Source passage:
━━━━━━━━━━━━━━━━━━━━━━━━━━━━━━

This was my first time at SIG Academy…an amazing place. So many classrooms and ranges. A top-notch shooting facility. One of the “perks” is when you check-in in the morning you are able to order lunch to be delivered into the classrooms at lunchtime. In the building we were in there were vending machines with beverages, coffee and all sorts of snacks available. Full clean heated restrooms were also in the classroom building. Our range for the two days was the 50-yard rifle range which was heated, ventilated and impeccably clean. The only thing that was somewhat issue was the floor was slab concrete. A killer on your legs after eight hours, but that was a user error issue, not facility issue. Very impressive facility and the staff was fantastic. Good job SIG ACADEMY!

In the introductions, Scott made it clear that this was not going to be a defensive tactics class, but more of a red dot shooting class. He did not care if we performed administrative reloads while on the line or top off our magazines in between reps. This was a class about dot technique, the economy of motion and getting faster. We went around the group saying what we wanted to get better at in the class, 80-90% of us said finding the dot faster upon presentation from the holster.

Scott said he believed we would learn as much if not more from watching another student perform the task/drill so we paired up with another student and broke into two groups. I was Rocco’s partner and I was on the line with the first group. We were going to check our zeros at ten yards on a one-inch square. Three shots. My first two I felt a slight flinch and was ¼” low my third shot was inside. Scott came by each student to confirm they had the correct setting. He was a little unsure on my target as two were low and one was in, but Rocco confirmed he noticed my flinch. Rocco’s turn was 100% inside all three shots. We did it again and I made two out of three inside. I looked at the other targets and thought to myself…OH BOY, these guys can shoot well, and the head game started for me. The male ego is fragile…

We were shown how to be target focused and not dot focused, which was hard for me, after so many years of front sight focus. We practiced visual cues and trigger presses once the dot was at the top of an acceptable shot placement to press the trigger. We were shown how to prep the trigger as the recoil was coming down and to break the shot at the top of our “window” and not to use trigger reset. Another thing I had trouble with. I am so used to pinning the trigger and waiting for the sights to be back on target before releasing the trigger. We did a lot of reps burning these new concepts in.

━━━━━━━━━━━━━━━━━━━━━━━━━━━━━━

Work instruction A:
Summarize the review of the SIG Academy class in two sentences.
The records have no connection to the text about the SIG Academy class.

━━━━━━━━━━━━━━━━━━━━━━━━━━━━━━

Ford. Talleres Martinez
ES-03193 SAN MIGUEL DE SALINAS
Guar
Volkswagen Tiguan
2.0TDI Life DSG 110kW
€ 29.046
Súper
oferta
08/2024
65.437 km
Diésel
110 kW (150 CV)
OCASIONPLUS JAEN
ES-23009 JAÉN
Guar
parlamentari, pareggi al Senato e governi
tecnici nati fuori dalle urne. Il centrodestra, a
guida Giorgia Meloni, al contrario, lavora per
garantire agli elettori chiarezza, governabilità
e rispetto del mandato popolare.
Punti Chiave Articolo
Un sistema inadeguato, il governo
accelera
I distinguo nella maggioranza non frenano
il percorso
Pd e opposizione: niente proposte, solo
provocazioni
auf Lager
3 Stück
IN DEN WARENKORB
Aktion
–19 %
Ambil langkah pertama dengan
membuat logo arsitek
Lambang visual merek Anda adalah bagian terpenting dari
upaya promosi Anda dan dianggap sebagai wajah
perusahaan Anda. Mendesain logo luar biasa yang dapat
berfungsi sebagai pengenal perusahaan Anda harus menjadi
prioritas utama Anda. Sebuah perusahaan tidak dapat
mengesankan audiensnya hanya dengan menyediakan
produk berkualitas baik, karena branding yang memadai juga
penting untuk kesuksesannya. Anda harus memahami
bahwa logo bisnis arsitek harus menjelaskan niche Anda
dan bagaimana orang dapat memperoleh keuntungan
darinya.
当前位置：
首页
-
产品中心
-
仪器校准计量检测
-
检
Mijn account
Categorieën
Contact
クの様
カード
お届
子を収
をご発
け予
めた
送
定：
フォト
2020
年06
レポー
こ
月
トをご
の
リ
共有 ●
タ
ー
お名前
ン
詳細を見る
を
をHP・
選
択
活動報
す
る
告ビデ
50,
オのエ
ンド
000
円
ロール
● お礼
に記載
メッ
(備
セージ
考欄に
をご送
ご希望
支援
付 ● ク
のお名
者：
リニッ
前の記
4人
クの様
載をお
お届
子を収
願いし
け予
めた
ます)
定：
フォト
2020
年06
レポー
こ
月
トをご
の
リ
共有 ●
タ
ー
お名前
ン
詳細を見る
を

━━━━━━━━━━━━━━━━━━━━━━━━━━━━━━

Work instruction B:
Write out everything in the records from the start down to the line containing "Ambil langkah pertama dengan", with that line included.

Your solution A:
SIG Academy is a top-notch, impeccably clean facility with fantastic staff and amenities such as delivered lunches and snack machines, though the slab concrete floor of the 50-yard rifle range was hard on the legs. Scott's class focused on red dot technique, economy of motion and speed, with paired students checking zeros and practicing target focus, prepping the trigger during recoil and breaking the shot without using trigger reset.

Your solution B:
Ford. Talleres Martinez
ES-03193 SAN MIGUEL DE SALINAS
Guar
Volkswagen Tiguan
2.0TDI Life DSG 110kW
€ 29.046
Súper
oferta
08/2024
65.437 km
Diésel
110 kW (150 CV)
OCASIONPLUS JAEN
ES-23009 JAÉN
Guar
parlamentari, pareggi al Senato e governi
tecnici nati fuori dalle urne. Il centrodestra, a
guida Giorgia Meloni, al contrario, lavora per
garantire agli elettori chiarezza, governabilità
e rispetto del mandato popolare.
Punti Chiave Articolo
Un sistema inadeguato, il governo
accelera
I distinguo nella maggioranza non frenano
il percorso
Pd e opposizione: niente proposte, solo
provocazioni
auf Lager
3 Stück
IN DEN WARENKORB
Aktion
–19 %
Ambil langkah pertama dengan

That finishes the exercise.